O custo médio mensal com a sinistralidade do plano de saúde é de R$ 5 milhões, e cada usuário paga em torno de R$ 300. Embora o benefício não tenha uma parcela fixa, o valor médio é mantido para compor o fundo de reserva da autogestão, para meses em que o índice de sinistralidade apresente picos. “Isso geralmente ocorre na época mais fria do ano, em que surtos de gripes e pneumonias são mais comuns”, explica.

Diante do risco do compartilhamento solidário dos custos, para evitar o aumento brusco do uso do benefício, a Amafresp aposta numa gestão próxima do usuário. A partir do monitoramento feito com base na utilização dos serviços de saúde, a equipe técnica define as ações preventivas a serem tomadas, como campanhas de vacinação, orientação específica para algumas doenças e acompanhamento domiciliar, com visitas regulares de médico, enfermeira e assistente social.

A faixa etária média dos associados do plano é de 43,5 anos. Mesmo com a tendência de envelhecimento dos usuários, não há a preocupação com o aumento da sinistralidade. “A idade média dos usuários não apresenta alteração há mais de dez anos, e mesmo que haja um aumento gradativo do uso dos serviços, temos ferramentas para que isso não desequilibre as contas, tampouco o orçamento dos usuários”, defende o executivo.

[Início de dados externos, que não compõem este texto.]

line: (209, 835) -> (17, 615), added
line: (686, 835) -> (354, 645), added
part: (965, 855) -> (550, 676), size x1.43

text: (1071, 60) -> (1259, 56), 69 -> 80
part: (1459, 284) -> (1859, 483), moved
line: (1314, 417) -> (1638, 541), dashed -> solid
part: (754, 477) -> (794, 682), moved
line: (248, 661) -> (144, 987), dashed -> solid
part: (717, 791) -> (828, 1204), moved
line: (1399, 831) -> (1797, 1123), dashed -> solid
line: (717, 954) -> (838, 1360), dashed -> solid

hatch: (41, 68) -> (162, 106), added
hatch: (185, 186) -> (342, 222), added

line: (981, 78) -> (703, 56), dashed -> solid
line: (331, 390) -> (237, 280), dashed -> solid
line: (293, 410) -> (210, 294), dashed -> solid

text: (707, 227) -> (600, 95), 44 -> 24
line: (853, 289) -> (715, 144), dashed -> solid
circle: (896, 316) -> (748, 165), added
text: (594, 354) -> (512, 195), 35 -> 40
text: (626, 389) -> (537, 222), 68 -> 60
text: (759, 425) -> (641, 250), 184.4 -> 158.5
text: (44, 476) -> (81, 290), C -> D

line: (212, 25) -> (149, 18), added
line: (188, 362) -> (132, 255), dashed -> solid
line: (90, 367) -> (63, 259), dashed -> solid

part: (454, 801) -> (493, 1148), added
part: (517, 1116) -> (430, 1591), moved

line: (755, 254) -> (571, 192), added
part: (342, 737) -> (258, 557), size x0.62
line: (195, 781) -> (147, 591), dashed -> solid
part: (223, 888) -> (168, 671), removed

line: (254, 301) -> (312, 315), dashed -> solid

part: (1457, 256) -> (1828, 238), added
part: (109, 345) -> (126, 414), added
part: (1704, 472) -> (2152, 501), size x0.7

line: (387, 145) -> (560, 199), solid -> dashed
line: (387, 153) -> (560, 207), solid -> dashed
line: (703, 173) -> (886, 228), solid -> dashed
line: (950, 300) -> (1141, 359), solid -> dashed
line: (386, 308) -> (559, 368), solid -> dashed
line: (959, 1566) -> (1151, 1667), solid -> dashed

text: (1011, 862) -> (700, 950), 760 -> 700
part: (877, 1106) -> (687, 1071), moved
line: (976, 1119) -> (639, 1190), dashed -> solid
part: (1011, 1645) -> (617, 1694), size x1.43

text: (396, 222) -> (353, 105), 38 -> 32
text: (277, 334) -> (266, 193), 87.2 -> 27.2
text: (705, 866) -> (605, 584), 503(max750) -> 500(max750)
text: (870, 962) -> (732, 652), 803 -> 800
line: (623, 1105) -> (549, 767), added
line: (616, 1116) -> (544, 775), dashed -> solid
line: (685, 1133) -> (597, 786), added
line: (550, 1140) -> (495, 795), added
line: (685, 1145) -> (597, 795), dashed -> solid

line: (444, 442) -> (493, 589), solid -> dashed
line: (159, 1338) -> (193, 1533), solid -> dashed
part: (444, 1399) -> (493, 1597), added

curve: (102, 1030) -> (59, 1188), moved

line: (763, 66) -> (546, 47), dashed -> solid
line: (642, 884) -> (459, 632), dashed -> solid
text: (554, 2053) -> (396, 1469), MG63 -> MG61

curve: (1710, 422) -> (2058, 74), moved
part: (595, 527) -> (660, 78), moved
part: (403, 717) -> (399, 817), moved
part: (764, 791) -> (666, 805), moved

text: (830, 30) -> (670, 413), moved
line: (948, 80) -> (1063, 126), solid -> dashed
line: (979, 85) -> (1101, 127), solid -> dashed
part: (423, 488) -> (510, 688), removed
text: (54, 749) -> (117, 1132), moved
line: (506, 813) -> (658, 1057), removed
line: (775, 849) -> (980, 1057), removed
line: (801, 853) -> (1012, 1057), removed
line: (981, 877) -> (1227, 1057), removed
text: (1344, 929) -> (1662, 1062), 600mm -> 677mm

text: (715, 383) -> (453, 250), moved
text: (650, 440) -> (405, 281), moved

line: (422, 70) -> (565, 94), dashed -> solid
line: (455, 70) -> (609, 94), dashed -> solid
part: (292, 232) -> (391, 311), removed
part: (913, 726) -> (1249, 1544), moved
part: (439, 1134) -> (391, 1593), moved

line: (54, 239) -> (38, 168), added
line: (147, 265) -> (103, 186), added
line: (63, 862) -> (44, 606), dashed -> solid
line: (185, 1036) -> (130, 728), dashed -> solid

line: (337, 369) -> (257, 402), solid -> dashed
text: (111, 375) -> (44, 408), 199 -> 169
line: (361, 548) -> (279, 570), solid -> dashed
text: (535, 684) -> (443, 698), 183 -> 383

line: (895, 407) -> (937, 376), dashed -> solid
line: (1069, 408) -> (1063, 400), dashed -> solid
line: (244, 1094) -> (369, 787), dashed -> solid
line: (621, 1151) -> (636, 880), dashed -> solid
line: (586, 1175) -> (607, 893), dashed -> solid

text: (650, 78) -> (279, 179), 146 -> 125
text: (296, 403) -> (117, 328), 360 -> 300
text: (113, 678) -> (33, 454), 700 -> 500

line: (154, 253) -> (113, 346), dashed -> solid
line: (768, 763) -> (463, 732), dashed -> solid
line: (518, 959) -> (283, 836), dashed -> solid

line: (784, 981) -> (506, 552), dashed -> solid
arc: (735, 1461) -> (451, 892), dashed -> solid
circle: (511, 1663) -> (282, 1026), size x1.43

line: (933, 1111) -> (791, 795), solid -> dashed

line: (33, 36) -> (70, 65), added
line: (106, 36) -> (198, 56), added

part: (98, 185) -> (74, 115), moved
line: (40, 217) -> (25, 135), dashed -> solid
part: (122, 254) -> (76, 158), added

O acompanhamento próximo do uso do benefício também permite à autogestão manter uma rede credenciada de alto padrão e ofertar isso aos associados, além de conseguir pagar uma tabela diferenciada aos médicos parceiros. A Amafresp identifica aqueles que são mais procurados e geram mais demandas de cirurgias para negociar um valor diferenciado, em troca, o médico também colabora na hora de referenciar os hospitais. “Com um bom relacionamento com a rede credenciada, conseguimos praticar uma tabela diferenciada e negociar valores de uma forma que seja positivo para todo mundo. Como nosso interesse é garantir a assistência ao usuário e não o lucro fica mais fácil negociar”, opina Tolói Júnior. A autogestão cobre cerca de 1300 procedimentos além do rol de proceidmentos obrigatórios da Agência Nacional de Saúde Suplementar (ANS).

A transparência das informações, com a divulgação periódica dos gastos com os serviços médicos, e a conscientização dos associados sobre o uso do plano são outras ações que facilitam a estratégia de compartilhamento solidário dos custos. “É importante para o usuário saber pelo que ele está pagando e ver o quanto isso custa. Para nós, o importante é garantir uma boa qualidade de vida dos beneficiários, e mostrar que isso possível por meio do uso consciente dos recursos”, reforça. Os usuários recebem, todo mês, o extrato dos serviços utilizados e anualmente é enviado aos titulares um relatório com os indicadores da autogestão.